The leadership of PENGASSAN and NUPENG, in a joint statement on Tuesday, appreciated the members of the Senate and the House of Representatives for the passage of the much-awaited bill.
The statement said, “It is an undeniable fact that NUPENGASSAN over the years consistently advocated for the passage of this bill, as we firmly and strongly believed that the PIB is a singular piece of legislation that could further unlock the fortunes of the oil and gas industry, even as the world is positioning itself on the energy transition that will revolutionize different energy mix.
“Having taken a cursory look at the bill as passed by both chambers of the National Assembly, we are fully in consonance with several provisions of the bill and are satisfied that our advocacy for a balanced bill that would encourage investors and generate additional revenue for government was somewhat captured.
“However, there are few very important areas we wish to urgently draw the attention of the legislators and stakeholders to for wholesome realisation of the full potentials of the bill.”
The unions called for their inclusion on the board of the industry regulator(s), describing this as crucial to ensuring accountability and transparency in the industry.
“The needs and justifications for this are many and enormous as it will also ensure that the regulators are further strengthened in ensuring that issues bordering on the welfare of workers would have been championed from the cradle of the bill,” it said.
On the fuel import licence restriction, the unions said called “for caution and serious rethink on the provision in the bill that restricts import license of products to only few refiners in the country”.
They said, “This provision will stifle price competition and leave pricing to be solely dictated by a few local refiners which is against the spirit, letters and intent of this bill.
“The bill should be crafted in a manner that will engender competition while also encouraging local refining.

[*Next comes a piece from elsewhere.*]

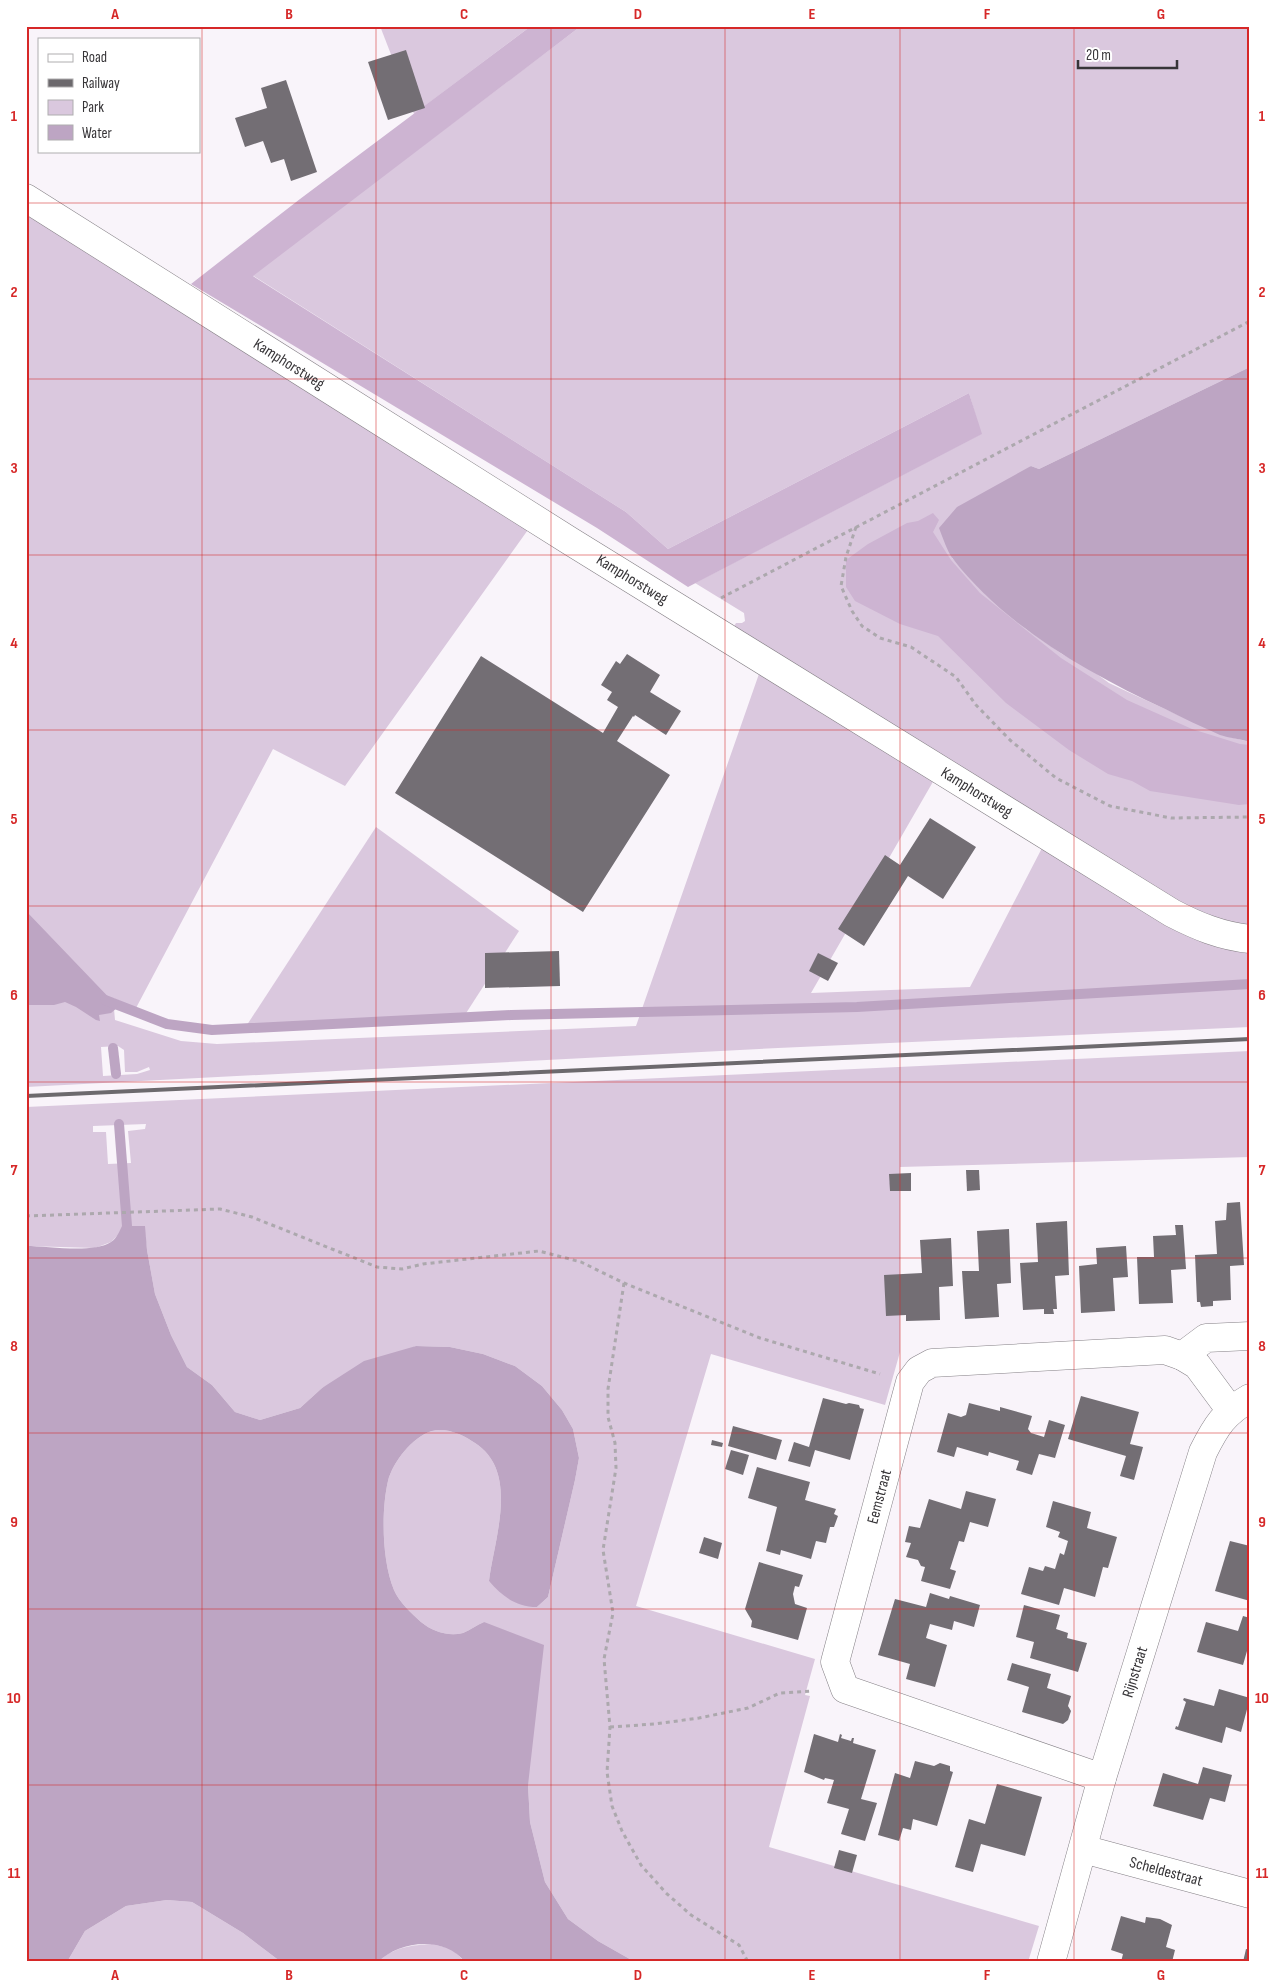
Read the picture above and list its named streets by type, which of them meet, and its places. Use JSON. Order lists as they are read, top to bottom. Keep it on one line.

We should avoid running from one ugly scenario to an uglier situation that is avoidable.”
The unions noted that it had advocated for a single regulator in the industry, adding, “We are still of the strong view that this would be in the best interest of the industry and the nation at large as it would serve as a one-stop-shop for current and aspiring investors as far as regulatory steering is concerned.”
They advocated that the PIB should provide sufficient incentives to international and indigenous oil producers to invest in the downstream sector of the industry.
“We strongly believe that such incentives will help in driving the much-needed local refining,” the unions added.